-- TASK ITEM --
Reproduce the Kubernetes HPA page text below from "Generate a Kubernetes" to "(current_metric / target_metric))", swapping every "utilisation" for "usage".

K8sCalc

kubernetes

Kubernetes HPA Generator

Generate a Kubernetes HorizontalPodAutoscaler manifest targeting CPU and/or memory utilisation. Supports custom metrics and scale-down stabilisation.

Kubernetes HorizontalPodAutoscaler

HPA continuously watches pod metrics and adjusts the replica count of a Deployment (or StatefulSet) to match a target utilisation.

How it works

desired_replicas = ceil(current_replicas × (current_metric / target_metric))

If 3 pods are running at 90% CPU and target is 70%: desired = ceil(3 × 90/70) = ceil(3.86) = 4 pods

Scale-up vs scale-down

Scale-upScale-down
Default period15s300s stabilisation window
BehaviourAggressiveConservative
WhyAvoid overloadAvoid thrashing

Custom metrics (KEDA)

-- SUPPLIED DATA --
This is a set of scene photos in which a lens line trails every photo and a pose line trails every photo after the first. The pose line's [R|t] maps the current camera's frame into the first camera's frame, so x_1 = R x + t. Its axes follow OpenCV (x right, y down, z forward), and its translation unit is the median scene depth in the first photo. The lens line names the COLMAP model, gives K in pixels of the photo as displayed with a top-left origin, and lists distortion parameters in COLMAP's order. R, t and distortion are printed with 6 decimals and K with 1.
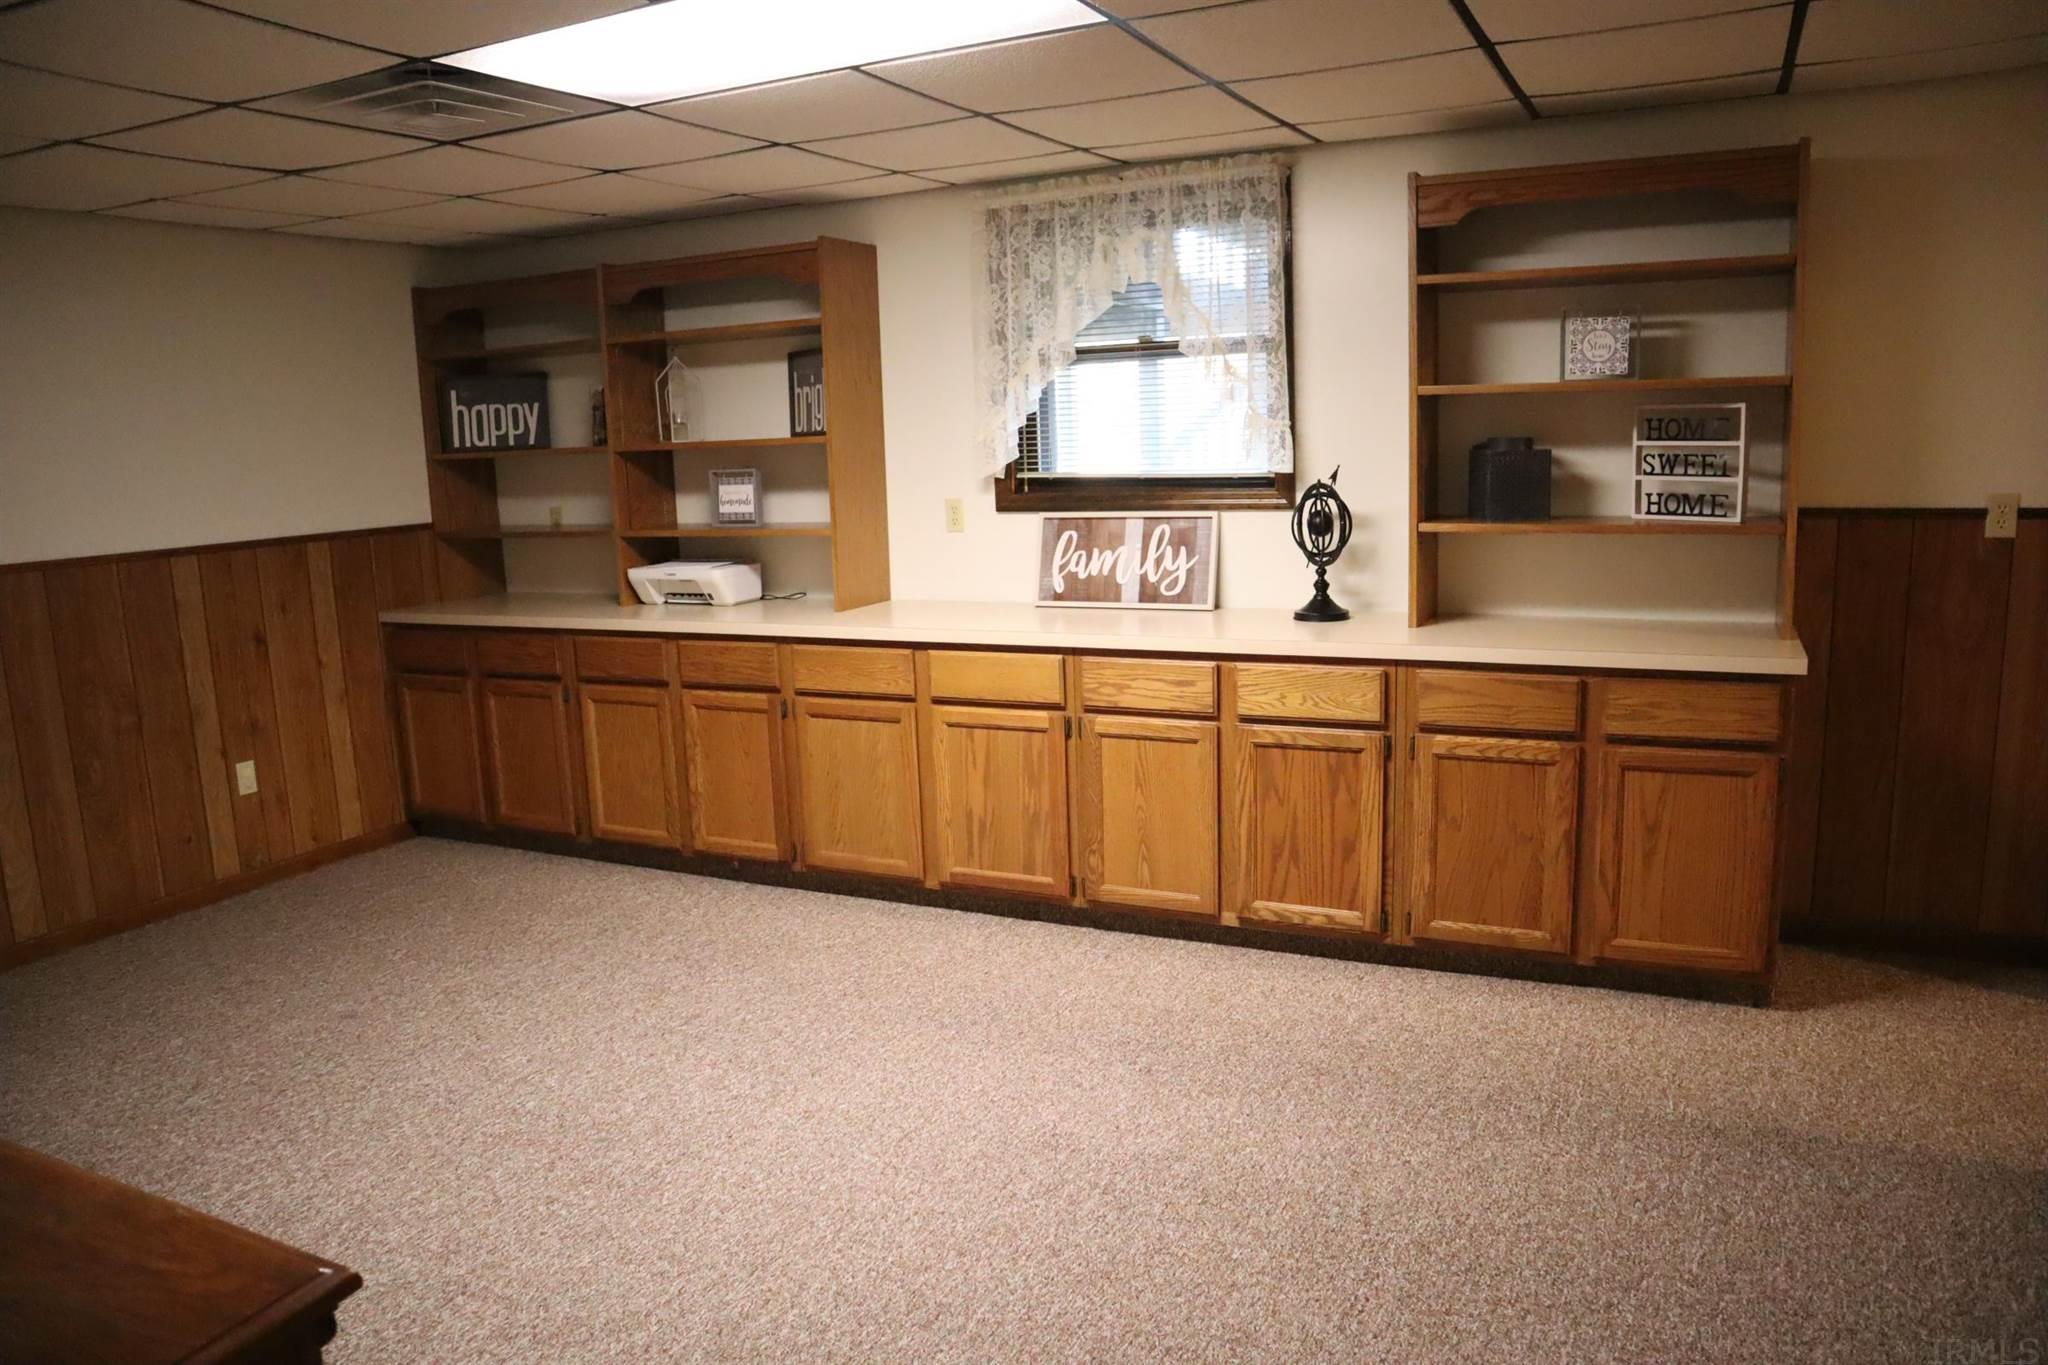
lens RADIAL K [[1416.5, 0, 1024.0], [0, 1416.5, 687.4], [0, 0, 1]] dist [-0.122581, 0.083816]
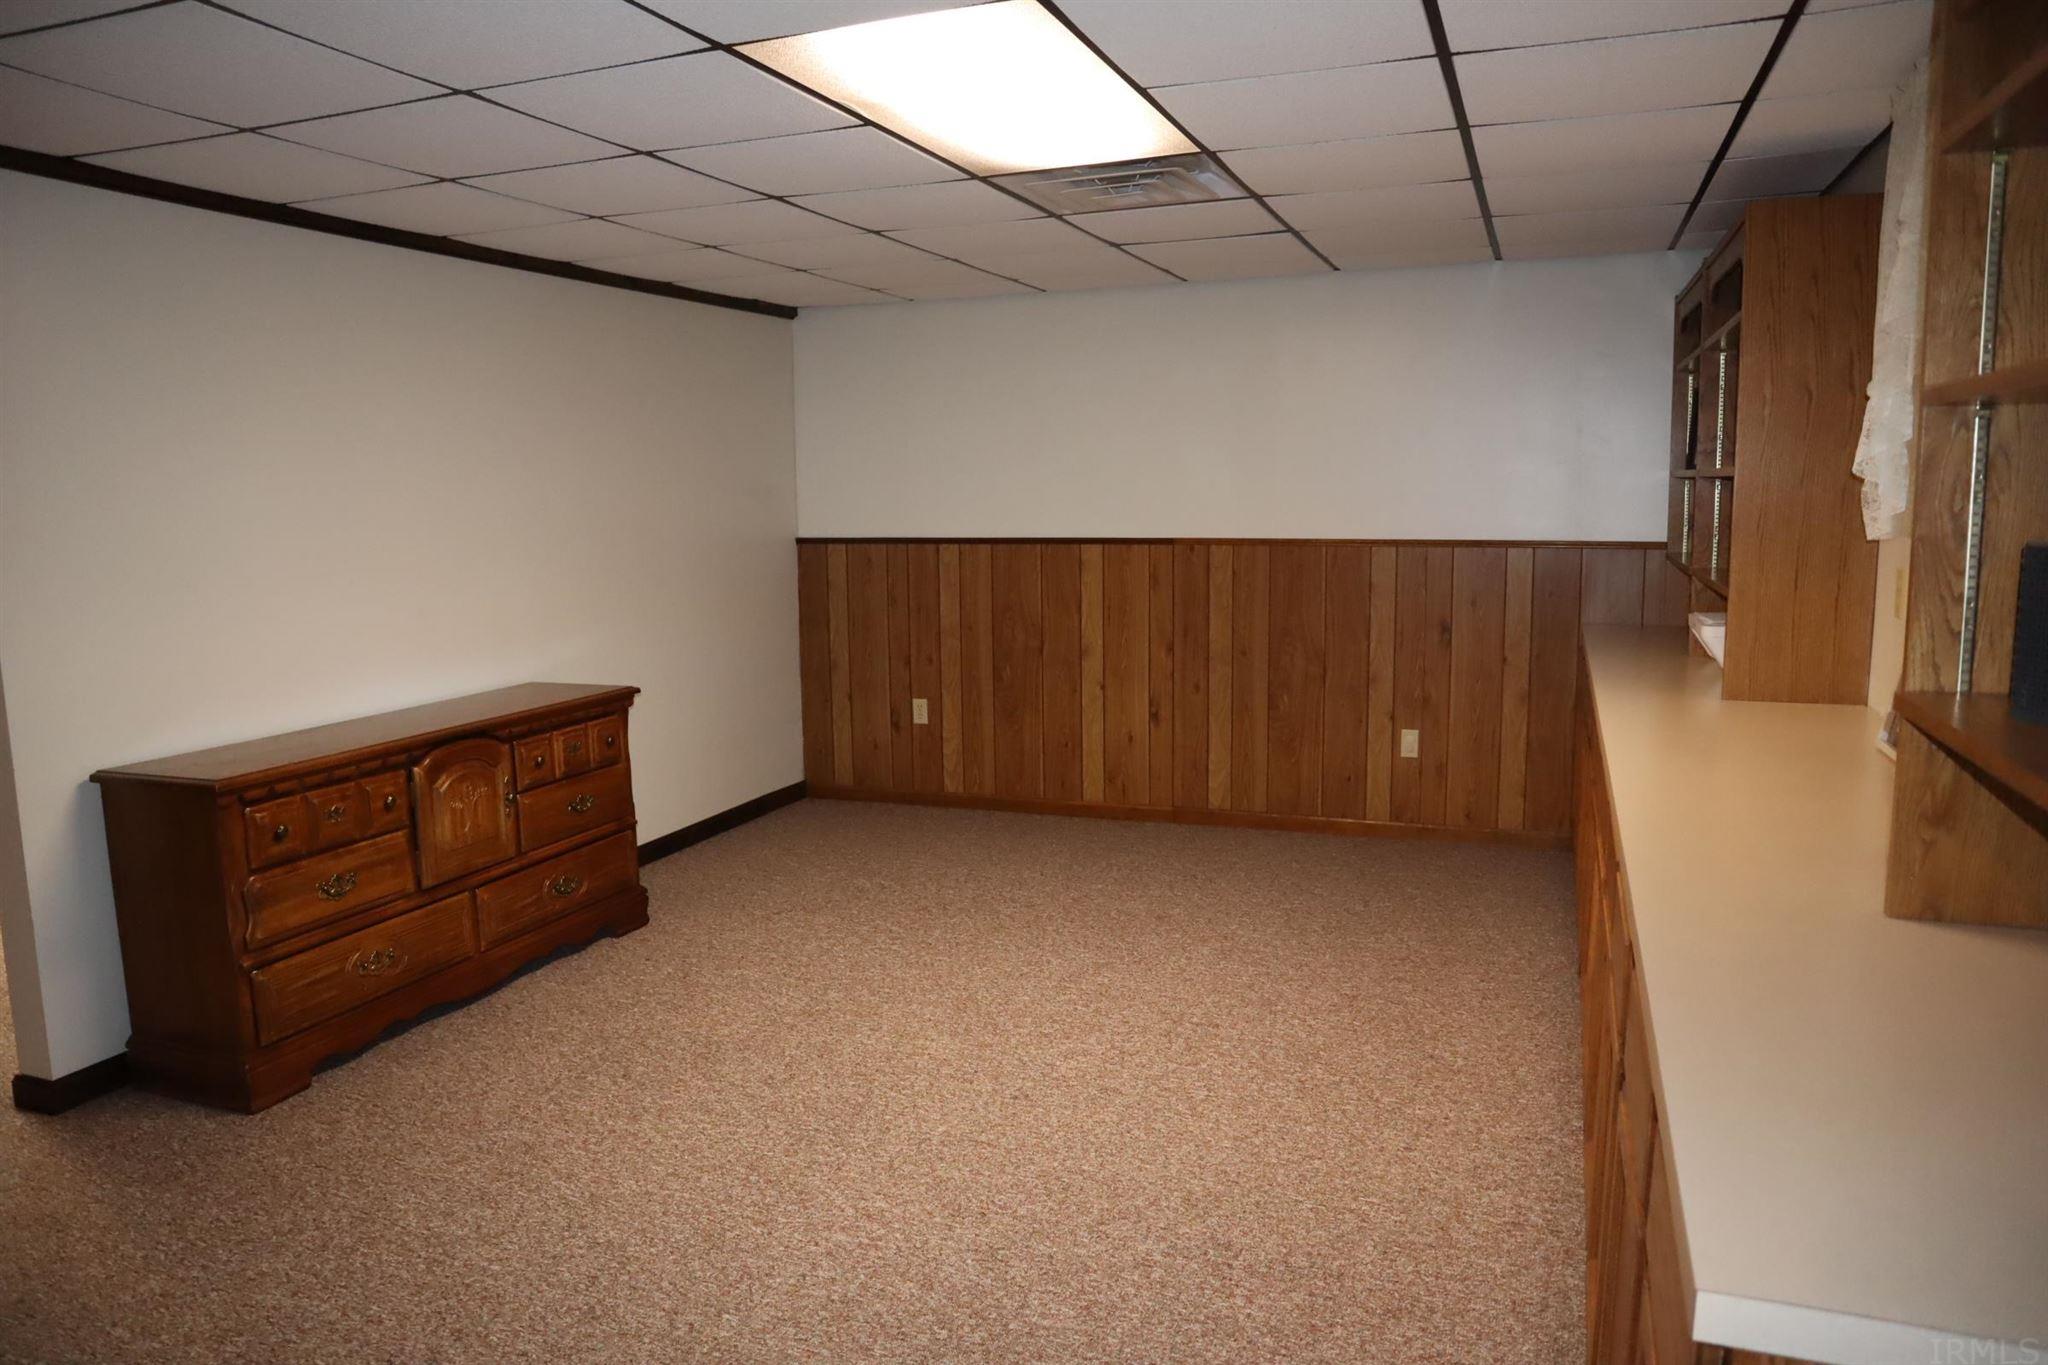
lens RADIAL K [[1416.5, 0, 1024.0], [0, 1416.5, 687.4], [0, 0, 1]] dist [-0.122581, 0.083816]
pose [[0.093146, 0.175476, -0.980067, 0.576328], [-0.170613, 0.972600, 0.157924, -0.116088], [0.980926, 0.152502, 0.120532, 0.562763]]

-- TASK OUTPUT --
Generate a Kubernetes HorizontalPodAutoscaler manifest targeting CPU and/or memory usage. Supports custom metrics and scale-down stabilisation.

Kubernetes HorizontalPodAutoscaler

HPA continuously watches pod metrics and adjusts the replica count of a Deployment (or StatefulSet) to match a target usage.

How it works

desired_replicas = ceil(current_replicas × (current_metric / target_metric))